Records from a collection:

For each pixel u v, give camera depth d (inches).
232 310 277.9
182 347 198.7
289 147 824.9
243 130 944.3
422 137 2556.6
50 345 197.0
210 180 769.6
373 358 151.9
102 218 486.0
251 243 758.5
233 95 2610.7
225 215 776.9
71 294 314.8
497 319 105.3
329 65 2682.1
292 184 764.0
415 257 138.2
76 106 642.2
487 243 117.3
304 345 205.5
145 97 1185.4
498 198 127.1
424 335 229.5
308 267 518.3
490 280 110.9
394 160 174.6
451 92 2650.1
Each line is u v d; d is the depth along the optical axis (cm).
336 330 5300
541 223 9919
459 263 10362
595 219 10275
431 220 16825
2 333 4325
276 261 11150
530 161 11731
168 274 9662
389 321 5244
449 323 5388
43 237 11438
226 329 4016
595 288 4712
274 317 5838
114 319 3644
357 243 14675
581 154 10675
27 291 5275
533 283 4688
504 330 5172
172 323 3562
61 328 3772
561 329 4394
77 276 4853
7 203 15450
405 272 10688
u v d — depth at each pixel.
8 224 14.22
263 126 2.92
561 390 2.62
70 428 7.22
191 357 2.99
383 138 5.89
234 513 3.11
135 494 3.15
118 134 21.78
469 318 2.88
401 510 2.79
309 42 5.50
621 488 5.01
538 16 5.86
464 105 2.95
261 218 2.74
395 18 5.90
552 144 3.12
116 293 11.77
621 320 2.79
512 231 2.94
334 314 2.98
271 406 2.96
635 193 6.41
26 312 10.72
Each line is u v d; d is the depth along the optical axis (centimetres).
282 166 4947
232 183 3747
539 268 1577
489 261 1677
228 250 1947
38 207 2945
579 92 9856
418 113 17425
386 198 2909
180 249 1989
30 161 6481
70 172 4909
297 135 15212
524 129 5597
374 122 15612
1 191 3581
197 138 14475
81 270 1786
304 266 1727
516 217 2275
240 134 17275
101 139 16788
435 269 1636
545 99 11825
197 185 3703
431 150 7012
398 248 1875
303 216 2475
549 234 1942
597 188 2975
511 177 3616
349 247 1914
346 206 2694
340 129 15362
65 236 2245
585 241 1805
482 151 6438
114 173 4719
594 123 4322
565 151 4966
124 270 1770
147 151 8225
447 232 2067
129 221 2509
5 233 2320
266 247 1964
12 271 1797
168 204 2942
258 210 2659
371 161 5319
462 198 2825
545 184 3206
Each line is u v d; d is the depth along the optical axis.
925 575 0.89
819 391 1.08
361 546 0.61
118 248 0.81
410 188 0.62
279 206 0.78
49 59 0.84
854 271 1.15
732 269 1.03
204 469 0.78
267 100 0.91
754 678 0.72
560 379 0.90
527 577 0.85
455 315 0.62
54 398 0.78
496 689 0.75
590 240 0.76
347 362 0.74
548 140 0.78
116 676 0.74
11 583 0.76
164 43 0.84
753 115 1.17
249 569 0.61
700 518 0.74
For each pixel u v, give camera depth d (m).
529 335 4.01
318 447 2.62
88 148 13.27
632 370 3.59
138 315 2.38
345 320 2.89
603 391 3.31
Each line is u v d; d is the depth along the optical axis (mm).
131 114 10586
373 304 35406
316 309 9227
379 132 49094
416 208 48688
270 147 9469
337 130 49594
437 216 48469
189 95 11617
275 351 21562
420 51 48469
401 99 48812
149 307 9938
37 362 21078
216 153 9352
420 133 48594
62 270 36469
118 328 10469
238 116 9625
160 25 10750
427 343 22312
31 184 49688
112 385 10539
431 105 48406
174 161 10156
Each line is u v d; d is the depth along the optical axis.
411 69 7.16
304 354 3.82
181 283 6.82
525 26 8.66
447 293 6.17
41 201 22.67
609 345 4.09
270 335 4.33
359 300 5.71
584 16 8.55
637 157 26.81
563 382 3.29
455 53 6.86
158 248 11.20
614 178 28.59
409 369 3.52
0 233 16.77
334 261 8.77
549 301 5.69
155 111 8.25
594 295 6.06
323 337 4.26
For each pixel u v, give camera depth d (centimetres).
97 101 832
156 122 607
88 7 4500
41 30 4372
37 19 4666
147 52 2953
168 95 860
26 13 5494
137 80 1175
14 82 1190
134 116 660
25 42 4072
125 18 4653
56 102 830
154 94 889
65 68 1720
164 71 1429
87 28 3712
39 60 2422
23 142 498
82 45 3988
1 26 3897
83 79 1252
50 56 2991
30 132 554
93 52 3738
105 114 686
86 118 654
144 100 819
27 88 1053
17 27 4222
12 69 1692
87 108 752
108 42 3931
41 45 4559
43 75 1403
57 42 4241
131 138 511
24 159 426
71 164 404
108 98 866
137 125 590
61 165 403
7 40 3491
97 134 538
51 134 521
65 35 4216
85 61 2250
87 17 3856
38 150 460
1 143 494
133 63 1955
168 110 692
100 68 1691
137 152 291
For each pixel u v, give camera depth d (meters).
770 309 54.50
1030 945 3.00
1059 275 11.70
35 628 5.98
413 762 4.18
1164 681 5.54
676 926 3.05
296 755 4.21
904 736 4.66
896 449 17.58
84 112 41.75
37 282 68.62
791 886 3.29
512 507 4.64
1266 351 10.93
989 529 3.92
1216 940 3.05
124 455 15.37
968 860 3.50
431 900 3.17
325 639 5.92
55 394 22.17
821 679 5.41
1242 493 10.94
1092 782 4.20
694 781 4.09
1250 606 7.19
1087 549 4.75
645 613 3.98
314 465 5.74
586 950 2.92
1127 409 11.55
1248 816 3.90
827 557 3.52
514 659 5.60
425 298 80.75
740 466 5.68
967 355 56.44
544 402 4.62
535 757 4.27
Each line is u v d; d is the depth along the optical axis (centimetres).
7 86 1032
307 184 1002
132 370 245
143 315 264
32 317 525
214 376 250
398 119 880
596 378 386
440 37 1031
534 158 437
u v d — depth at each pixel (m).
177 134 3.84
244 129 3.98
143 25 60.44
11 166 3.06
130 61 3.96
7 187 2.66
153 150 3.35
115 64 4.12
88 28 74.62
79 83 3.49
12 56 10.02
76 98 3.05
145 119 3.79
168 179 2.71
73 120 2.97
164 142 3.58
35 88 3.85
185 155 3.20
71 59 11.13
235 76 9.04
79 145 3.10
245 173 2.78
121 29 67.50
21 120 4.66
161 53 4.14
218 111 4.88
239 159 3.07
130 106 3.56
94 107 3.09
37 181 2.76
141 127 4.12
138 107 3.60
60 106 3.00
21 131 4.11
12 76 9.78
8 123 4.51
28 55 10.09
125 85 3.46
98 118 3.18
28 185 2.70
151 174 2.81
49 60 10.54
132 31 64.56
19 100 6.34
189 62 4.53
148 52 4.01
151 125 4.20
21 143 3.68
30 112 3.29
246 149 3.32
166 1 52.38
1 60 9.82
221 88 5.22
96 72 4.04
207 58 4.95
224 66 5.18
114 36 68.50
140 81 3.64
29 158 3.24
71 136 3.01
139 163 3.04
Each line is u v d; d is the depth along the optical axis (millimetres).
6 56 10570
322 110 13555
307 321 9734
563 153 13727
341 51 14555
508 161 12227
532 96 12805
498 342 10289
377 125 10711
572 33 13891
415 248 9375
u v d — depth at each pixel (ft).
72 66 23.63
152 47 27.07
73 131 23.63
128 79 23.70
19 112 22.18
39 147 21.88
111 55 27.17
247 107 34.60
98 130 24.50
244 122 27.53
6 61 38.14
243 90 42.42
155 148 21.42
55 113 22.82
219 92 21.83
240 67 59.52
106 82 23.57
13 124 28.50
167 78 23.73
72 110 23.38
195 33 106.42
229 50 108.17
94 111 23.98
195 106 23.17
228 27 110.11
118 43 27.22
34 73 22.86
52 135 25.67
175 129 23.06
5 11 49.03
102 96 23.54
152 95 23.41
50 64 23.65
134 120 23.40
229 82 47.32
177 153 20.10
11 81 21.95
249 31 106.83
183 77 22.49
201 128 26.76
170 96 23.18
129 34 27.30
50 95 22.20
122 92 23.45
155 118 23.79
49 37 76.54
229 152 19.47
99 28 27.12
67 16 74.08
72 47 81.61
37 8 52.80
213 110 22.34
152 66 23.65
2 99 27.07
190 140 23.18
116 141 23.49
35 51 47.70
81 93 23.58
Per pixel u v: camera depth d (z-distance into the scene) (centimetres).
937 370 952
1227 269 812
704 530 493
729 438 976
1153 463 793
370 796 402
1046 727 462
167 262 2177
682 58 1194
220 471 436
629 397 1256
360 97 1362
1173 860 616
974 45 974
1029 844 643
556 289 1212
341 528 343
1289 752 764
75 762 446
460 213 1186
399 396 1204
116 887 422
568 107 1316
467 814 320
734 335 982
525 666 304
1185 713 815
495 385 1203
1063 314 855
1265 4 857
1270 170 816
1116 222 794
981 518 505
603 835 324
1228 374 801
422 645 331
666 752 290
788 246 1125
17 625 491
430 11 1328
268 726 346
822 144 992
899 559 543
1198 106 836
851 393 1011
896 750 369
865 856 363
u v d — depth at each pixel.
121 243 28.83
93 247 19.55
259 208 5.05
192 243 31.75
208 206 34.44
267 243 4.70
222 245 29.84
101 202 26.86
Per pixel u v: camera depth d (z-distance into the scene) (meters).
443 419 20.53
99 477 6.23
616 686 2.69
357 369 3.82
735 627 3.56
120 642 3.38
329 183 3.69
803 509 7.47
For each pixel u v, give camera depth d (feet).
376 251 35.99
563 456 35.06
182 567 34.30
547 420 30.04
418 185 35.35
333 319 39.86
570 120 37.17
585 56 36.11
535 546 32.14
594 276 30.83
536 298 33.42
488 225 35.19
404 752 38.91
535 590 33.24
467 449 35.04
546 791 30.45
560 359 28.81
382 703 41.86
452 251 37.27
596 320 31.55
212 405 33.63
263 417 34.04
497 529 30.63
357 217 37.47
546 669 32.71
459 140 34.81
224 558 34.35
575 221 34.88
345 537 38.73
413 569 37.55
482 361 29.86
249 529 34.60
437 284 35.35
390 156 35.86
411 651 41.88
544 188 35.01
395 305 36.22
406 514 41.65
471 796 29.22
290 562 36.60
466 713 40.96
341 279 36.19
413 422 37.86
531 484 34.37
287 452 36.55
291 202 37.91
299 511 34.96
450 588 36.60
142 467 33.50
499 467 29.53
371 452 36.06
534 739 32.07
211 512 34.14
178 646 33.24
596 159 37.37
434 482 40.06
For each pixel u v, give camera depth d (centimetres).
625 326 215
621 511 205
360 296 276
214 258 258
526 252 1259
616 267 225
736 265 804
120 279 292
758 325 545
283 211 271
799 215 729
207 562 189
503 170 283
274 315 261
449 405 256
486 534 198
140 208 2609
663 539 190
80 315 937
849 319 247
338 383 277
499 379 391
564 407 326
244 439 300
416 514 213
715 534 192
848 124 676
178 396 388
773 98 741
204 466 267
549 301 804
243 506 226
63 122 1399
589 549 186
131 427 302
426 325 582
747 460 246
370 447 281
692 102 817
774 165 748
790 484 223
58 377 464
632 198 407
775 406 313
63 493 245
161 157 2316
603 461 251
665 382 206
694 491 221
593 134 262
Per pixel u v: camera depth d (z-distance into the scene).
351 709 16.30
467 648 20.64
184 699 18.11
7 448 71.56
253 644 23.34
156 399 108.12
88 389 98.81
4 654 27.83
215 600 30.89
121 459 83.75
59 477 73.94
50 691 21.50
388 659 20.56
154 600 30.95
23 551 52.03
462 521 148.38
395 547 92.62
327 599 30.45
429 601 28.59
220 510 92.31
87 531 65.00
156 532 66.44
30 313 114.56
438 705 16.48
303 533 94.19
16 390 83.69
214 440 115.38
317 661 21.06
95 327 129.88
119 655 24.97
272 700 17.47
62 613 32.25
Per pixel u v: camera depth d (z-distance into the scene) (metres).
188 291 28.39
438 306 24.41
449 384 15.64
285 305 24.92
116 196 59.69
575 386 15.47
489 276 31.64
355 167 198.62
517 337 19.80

Problem requirements: Across all the records above, find each line with "camera" in it and copy it.

Output for this task:
For each pixel u v, give camera depth d (inches).
For each pixel u v, give camera depth d (m).
For each pixel u v, give camera depth d (centimetres).
For each pixel u v, give camera depth d (meters).
Per pixel u v: camera depth d (z-distance into the scene) (centimetres).
Per pixel u v: camera depth d (z-distance into the scene) (meters).
For each pixel u v, give camera depth d (feet).
For each pixel u v, give camera depth d (centimetres).
Per pixel u v: camera depth d (z-distance into the scene).
Per pixel u v: camera depth d (z-distance into the scene) (metres).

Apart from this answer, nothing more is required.